My junior year in college I used to bum rides to Bloomington to see my girlfriend. I made a lot of trips down State Road 46 and came to know the road well. The halfway point was the Eel River near Bowling Green, marked by a pale green steel bridge, the kind with all the beams over your head as you drive through. I had never much paid attention to bridges before, but when this one became a milestone I started to look forward to it. Eventually, I came to appreciate it.
I was in engineering school at the time, studying mathematics. My friends in the engineering disciplines were all busy designing things, and because I could see the work that went into their projects I came to appreciate the engineering work that went into this steel truss bridge. I even learned a little bit about how the steel structure supported the weight of the cars that passed over, distributing the load throughout.
So those beams were not decoration; every one was deliberately placed to do a job. Yet I enjoyed looking at them, studying them even, as much as I enjoyed experiencing the art the summer I worked in a museum.
Every trip brought a new bridge experience. As the sun’s angle and intensity varied trip to trip, so varied the shadows the bridge cast, revealing new detail every time, often calling attention to the river or its banks.
Overcast days removed the warm shadows and brought focus to the structure itself, stoically doing its job.
After that girlfriend and I broke up I still had reasons to go to Bloomington and cross the bridge.

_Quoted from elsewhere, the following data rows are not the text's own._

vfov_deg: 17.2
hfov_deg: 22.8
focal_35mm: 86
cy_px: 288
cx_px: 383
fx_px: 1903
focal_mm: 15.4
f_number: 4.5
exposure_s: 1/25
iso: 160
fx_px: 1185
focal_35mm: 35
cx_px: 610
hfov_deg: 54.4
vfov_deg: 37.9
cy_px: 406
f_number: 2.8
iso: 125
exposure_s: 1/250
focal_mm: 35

Over the years, the bridge itself changed as rust slowly took it over. And then on one trip it sported a fresh coat of pale green paint, ready to rust anew.

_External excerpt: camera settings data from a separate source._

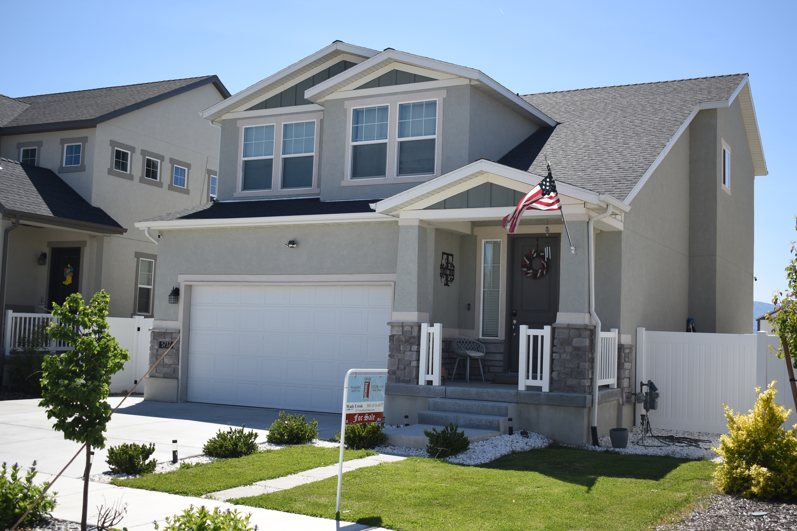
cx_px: 398
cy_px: 266
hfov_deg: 46.4
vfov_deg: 31.9
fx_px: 930
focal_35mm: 42
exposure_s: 1/640
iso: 100
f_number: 4.2
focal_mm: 28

I once met an artist named Christo. He and his wife Jeanne-Claude are famous for wrapping a million square feet of Australian coastline in synthetic fabric; hanging saffron-colored strips of cloth from saffron-colored vinyl poles in New York’s Central Park; and filling two valleys on separate continents with 26-foot-wide umbrellas, blue ones in Japan and yellow ones in California. Their individual works each mean to say things about specific subjects, but for me the thread that holds them together is how they draw attention to their environments, helping us see them with new eyes.
I haven’t been down that stretch of SR 46 in at least 15 years. These photos are of other steel truss bridges in Indiana. The first crosses the Wabash River in Peru on old US 31, the second and third carry SR 42 over the Eel River near Poland, the fourth is US 36 over the Wabash River in Montezuma, and the fifth carries SR 42 over Mill Creek west of Eminence. But thanks to Google Maps I know the SR 46 steel bridge is still there. Maybe next spring I’ll go back, and if I do I’ll be sure to take my camera and share photos with you here. But much like Christo’s work, photographs seldom do public art justice. Most Hoosiers will never experience Christo’s work in person, but almost all Hoosiers live within an easy drive of a steel truss bridge.